About IMAGES Studies

IMAGES studies were launched in 2008 by Promundo and the International Center for Research on Women (ICRW) as globally applicable surveys that can be conducted continuously. Studies have been conducted in more than 20 countries and territories. In our region, these studies have been carried out in Croatia (Bjelić, 2011), Bosnia and Herzegovina (Dušanić, 2012) and Kosovo (UNSCR 1244) (Limani et al. 2017).

The aim of the research is to collect data on men and their attitudes on gender equality in order to allow awareness raising among decision-makers as well as among those who create gender policies. It has become evident over time that the inclusion of men and the “male perspective” is necessary both for the implementation of gender policies, especially those related to the fight against gender-based violence, and for very specific public policies in the field of health, education and economic development. Such development of interest is heading towards leaving the WID (women in development) orientation and accepting the GAD (gender and development) orientation in the UN-advocated transnational development policies.

The specificity of IMAGES studies is a standardized questionnaire used (7080% of identical content) in all the surveyed countries, as well as a qualitative component of the survey that varies across countries.
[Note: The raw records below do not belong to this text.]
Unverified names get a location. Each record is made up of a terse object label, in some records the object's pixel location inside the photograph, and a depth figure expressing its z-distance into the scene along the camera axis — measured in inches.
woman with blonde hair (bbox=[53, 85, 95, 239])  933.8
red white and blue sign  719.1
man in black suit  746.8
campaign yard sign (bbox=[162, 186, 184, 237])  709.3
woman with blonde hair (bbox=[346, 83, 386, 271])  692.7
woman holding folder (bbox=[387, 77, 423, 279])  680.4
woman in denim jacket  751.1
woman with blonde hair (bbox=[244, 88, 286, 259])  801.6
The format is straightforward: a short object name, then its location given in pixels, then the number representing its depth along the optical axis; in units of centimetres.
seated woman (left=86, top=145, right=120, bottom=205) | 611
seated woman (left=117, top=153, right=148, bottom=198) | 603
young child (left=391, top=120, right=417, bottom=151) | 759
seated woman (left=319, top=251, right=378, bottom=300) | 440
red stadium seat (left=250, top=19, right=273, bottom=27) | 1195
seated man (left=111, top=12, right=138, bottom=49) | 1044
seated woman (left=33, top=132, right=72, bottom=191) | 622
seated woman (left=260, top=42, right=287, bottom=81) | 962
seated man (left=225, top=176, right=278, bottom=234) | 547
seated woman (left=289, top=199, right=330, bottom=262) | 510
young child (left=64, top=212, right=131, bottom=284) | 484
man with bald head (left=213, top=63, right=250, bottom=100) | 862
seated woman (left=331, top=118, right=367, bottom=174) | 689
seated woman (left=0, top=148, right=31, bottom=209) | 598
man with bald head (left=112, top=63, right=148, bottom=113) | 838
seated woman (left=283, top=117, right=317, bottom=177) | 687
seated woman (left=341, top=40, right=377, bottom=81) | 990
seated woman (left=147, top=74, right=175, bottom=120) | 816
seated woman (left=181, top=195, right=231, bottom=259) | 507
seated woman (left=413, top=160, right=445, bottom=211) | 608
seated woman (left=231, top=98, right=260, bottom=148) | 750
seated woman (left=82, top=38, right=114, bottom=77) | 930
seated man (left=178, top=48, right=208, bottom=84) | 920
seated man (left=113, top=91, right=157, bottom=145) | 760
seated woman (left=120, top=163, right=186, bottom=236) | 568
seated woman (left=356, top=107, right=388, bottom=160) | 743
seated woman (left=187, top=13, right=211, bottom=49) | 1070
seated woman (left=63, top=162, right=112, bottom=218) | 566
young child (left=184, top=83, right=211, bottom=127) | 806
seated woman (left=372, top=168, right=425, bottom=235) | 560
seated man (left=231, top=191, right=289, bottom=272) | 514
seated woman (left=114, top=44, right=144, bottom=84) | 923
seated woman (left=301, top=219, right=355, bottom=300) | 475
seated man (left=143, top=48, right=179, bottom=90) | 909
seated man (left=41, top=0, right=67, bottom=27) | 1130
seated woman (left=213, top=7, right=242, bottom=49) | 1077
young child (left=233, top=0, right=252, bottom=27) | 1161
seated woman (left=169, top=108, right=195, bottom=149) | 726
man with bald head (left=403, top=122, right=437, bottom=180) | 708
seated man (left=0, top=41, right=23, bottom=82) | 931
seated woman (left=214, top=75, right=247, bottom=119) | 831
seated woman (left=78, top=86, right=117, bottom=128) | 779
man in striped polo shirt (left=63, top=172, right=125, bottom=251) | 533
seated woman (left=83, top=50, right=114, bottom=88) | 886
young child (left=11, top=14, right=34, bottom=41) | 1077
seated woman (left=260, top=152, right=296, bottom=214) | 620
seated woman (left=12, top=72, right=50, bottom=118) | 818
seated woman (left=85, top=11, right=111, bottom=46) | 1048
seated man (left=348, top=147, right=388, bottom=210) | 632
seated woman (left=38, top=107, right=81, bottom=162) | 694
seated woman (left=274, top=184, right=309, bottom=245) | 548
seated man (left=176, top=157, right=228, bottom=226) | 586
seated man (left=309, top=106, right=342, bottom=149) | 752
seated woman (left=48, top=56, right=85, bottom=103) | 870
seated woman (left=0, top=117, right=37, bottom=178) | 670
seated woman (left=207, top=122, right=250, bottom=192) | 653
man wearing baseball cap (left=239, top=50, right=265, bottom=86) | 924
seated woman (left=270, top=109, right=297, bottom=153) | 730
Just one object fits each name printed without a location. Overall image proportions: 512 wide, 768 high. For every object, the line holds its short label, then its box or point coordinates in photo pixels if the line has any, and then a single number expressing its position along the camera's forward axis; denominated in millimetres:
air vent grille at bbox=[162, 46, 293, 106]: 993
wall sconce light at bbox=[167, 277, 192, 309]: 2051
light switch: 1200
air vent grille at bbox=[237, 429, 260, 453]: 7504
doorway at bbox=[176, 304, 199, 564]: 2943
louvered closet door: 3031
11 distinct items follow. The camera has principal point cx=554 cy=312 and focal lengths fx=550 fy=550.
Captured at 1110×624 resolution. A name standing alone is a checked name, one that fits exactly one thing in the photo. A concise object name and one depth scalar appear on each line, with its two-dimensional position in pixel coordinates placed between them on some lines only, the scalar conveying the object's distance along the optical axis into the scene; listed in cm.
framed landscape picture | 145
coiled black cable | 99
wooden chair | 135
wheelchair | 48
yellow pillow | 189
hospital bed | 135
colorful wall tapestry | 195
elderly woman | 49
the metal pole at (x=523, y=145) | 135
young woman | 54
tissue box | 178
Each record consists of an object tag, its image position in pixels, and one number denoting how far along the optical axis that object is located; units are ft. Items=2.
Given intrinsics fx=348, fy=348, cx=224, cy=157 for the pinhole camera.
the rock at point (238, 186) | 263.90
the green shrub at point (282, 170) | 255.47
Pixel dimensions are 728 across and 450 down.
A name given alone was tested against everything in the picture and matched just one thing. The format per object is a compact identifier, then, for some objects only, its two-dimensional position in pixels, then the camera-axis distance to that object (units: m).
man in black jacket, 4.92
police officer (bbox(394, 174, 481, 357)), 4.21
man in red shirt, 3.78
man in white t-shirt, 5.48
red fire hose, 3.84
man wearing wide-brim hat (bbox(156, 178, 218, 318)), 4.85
The IMAGES questionnaire is partly inspired by the questionnaire of Gender Equality and Quality of Life survey (GEQ), conducted in Norway in 2006. The IMAGES questionnaire itself has been designed to include gender-related issues, focused on men and women in heterosexual relationships, but also to involve various forms of vulnerability stemming from the dominant gender and sexual order. Although the IMAGES questionnaire is mainly focused on heterosexual intimate partner relationships, it also includes the questions related to homosexuality, given that homophobia is treated as one of the key mechanisms in the social construction of masculinities. The questionnaire also includes some questions related to partner violence and violence suffered by men in their everyday lives.

About the method of presentation

This text presents the basic findings of research, primarily of the quantitative component and a summary of the qualitative one. For that reason, report is a dominant form. Its main goal is to provide detailed and comprehensive information (data) obtained by the questionnaire-based survey. There are several reasons for this approach, which is somewhat narrower and more simplified than the approach that would be expected, for example, in sociological research with similar methodology.

Firstly, this approach is guided by the idea that the research is intended for those who deal with gender policies, who need to have concrete and reliable data that they could use in creating such policies. Secondly, the IMAGES studies have their purpose, design and logic that does not allow a complete and in-depth contextualisation of research. In order to be comparative in a wide range of rather different gender regimes (patriarchies), these studies remain at a level that allows such comparison. In a large number of countries where these studies were conducted, they were the first “such” studies, which meant that there was no previous knowledge of how the survey could be contextualised to suit the needs of particular environment, that is – to reflect the specific characteristics of a particular gender regime. Thirdly, on one end there is the IMAGES instrument – survey, which, although evolving over the years, essentially remains unchanged, while on the other end there is not only a context, but also a specific (social, historical) time in which research is being carried out, as well as a certain theoretical starting point. However, both “theory” and “context of research” are constantly changing, just like the search for optimal gender policies. The dominant discourses that shape the approach to the topics of “gender equality” are also present in the context, at a certain historical point. This also applies to Serbia where three topics dominate: 1. the new Law on the Prevention of Domestic Violence (2016)[1] 2. Draft Law on Gender Equality[2] and 3. high rates of all forms of violence including peer violence and violence against women. However, although very important, these discussions should not affect the interpretation of the results, but precisely to the contrary, they should contribute to using “hard facts” in debates, but also in some concrete policies that will be formulated. This is why the form of report, rather than a more in-depth study of causes and consequences, is far more suitable (on this occasion) for a wider use of results. Finally, the said form allows additional analyses and interpretations of these data, precisely because at this moment and in this place, the interpretation is minimised, at the expense of data and their description. In other words, the abundance of data prevails in this analysis, as it is the basis that allows their availability and further use.

The goals of this analysis have determined also other specific characteristics of the text. In order to facilitate the reception of data, the easily readable charts have been created, containing also concrete figures about the explored phenomena. Since this is a study that focuses on men, the charts referring only to women are included in Appendix (in order to allow possible additional analysis for those who are interested), while the main body of text includes only the charts referring to the comparison of women and men. Data interpretation was focused on men, not on women. However, it should be noted that neither is it necessary nor possible or useful to insist on the complete “separation” of men because men themselves are only one gender category. On the other hand, it is not good either to establish a false symmetry between women and men and to lose sight of the causality of the hierarchy created by patriarchy.